15. The apparatus according to claim 9, characterized in that, The first linear layer and the second linear layer are based on the Group Query Attention (GQA) architecture. The input data of the first linear layer is obtained by concatenating the output data of multiple heads in the GQA architecture. The second linear layer includes matrix multiplication operators in the multiple heads for calculating the value matrix. The update module is used for: Based on the first smoothing scale, a fourth smoothing scale is calculated. The value of each dimension in the fourth smoothing scale is obtained by calculating the values ​​of multiple dimensions in the first smoothing scale. The number of dimensions of the first smoothing scale is the same as the number of dimensions of the input data of the first linear layer, and the number of dimensions of the fourth smoothing scale is the same as the number of parameter dimensions of the matrix multiplication operator. The parameter values ​​of the matrix multiplication operator are updated according to the fourth smoothing scale.

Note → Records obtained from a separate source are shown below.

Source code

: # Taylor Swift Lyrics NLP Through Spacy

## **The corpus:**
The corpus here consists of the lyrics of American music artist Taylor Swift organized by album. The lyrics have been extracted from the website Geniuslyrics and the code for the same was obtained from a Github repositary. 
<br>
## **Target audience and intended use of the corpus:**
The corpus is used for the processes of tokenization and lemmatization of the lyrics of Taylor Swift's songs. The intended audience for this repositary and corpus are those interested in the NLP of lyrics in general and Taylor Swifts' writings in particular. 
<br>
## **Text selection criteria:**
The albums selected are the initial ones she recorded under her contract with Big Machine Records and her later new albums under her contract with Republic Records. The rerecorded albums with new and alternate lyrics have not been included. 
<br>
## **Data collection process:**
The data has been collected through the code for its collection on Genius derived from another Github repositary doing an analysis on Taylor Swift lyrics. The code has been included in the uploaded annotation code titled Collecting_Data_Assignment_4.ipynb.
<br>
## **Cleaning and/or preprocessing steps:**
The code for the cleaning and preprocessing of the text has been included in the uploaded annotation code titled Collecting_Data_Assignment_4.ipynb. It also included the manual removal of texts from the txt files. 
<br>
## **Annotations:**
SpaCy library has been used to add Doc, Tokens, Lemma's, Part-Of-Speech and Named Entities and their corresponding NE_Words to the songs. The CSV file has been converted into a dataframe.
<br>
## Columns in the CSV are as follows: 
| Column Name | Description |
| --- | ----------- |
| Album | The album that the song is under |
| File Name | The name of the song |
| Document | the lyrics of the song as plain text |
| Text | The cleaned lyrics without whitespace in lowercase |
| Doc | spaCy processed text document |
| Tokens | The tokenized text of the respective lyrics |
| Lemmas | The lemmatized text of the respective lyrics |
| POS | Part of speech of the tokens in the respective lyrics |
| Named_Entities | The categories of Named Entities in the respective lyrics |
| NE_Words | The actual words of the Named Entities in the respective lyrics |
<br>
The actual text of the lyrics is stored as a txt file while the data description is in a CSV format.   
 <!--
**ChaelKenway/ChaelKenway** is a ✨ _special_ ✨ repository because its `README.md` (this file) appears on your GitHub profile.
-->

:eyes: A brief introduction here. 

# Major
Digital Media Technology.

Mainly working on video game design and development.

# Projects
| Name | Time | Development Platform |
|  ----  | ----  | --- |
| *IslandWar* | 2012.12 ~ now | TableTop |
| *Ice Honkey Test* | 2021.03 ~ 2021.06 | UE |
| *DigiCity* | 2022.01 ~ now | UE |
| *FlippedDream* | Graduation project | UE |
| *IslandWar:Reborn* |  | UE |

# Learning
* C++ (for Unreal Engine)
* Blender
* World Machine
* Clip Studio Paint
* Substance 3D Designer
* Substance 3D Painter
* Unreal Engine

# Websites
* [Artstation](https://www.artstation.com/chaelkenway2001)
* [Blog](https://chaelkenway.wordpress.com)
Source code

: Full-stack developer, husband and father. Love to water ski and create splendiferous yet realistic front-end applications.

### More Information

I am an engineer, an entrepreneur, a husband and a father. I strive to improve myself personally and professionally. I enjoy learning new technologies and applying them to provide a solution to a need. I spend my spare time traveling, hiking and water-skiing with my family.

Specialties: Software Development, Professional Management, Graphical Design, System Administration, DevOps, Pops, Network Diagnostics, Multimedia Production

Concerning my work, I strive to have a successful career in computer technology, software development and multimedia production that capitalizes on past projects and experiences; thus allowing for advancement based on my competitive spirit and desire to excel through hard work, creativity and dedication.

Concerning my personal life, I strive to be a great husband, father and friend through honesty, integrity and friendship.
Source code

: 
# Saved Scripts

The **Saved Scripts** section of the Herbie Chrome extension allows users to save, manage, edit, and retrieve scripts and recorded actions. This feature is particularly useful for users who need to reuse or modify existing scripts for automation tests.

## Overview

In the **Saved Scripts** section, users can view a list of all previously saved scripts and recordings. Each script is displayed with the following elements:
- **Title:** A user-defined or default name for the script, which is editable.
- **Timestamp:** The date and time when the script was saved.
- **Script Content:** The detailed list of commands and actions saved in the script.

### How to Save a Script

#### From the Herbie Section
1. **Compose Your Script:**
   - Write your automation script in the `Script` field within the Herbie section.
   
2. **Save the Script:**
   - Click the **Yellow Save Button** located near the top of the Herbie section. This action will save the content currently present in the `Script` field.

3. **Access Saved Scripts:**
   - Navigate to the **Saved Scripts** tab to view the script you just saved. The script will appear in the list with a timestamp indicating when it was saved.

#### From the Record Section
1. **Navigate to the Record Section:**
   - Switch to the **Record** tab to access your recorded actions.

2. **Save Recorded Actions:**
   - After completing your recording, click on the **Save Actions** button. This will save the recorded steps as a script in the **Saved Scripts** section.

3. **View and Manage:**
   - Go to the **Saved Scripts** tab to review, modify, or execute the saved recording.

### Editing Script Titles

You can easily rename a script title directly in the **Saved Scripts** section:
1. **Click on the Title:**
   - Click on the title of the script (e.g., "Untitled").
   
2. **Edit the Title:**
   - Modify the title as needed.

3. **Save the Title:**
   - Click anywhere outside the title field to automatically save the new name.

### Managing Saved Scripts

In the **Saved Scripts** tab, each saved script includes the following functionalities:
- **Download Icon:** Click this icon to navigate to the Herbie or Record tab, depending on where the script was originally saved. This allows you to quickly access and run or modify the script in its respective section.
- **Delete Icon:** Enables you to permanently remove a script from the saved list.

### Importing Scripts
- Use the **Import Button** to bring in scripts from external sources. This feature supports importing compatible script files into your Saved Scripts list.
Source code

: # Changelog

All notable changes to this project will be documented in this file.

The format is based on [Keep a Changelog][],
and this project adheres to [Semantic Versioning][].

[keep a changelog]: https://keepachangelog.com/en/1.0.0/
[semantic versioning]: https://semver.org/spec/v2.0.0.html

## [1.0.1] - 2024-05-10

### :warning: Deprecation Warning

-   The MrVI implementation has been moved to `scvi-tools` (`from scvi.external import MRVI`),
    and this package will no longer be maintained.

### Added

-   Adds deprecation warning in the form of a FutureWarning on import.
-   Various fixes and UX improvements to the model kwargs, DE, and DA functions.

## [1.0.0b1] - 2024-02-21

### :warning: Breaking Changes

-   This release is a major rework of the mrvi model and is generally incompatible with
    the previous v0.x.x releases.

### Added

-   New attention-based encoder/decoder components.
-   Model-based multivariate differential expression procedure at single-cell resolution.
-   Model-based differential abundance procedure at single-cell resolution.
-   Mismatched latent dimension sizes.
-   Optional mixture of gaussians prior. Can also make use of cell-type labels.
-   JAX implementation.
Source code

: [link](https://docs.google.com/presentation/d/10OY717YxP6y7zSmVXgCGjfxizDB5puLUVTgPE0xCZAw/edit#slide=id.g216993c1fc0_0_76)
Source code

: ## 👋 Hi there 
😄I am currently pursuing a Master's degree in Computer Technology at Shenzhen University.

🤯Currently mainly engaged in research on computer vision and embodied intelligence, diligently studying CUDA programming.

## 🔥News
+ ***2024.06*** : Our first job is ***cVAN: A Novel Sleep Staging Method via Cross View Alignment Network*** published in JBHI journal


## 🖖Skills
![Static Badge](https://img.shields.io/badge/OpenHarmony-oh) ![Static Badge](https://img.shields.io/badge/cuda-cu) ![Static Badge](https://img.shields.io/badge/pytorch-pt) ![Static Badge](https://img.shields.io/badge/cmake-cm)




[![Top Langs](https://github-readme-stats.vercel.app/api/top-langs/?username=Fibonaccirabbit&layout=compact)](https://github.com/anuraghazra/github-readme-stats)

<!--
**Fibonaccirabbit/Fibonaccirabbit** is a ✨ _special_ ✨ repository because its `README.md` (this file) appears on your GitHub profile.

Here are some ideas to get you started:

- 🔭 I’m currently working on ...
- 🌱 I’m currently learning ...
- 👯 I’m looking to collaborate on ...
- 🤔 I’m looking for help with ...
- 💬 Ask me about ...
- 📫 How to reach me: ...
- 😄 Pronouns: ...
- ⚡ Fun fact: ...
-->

16. The apparatus according to any one of claims 9 to 15, characterized in that, The determining module is used for: The AI ​​model is used to perform inference on the calibrated dataset; During the process of the AI ​​model performing inference based on the dataset, the input data of the first linear layer is determined; The first smoothing scale is calculated based on the input data of the first linear layer and the parameter values ​​in the first linear layer.

17. A computing device, characterized in that, The computing device includes a processor and memory; The memory is used to store instructions, and the processor executes the instructions stored in the memory to cause the computing device to perform the method as described in any one of claims 1 to 8.

18. A computer-readable storage medium, characterized in that, Includes instructions that, when executed on a computing device, cause the computing device to perform the method as described in any one of claims 1 to 8.

19. A computer program product containing instructions, characterized in that, When it is run on at least one computing device, it causes the at least one computing device to perform the method as described in any one of claims 1 to 8.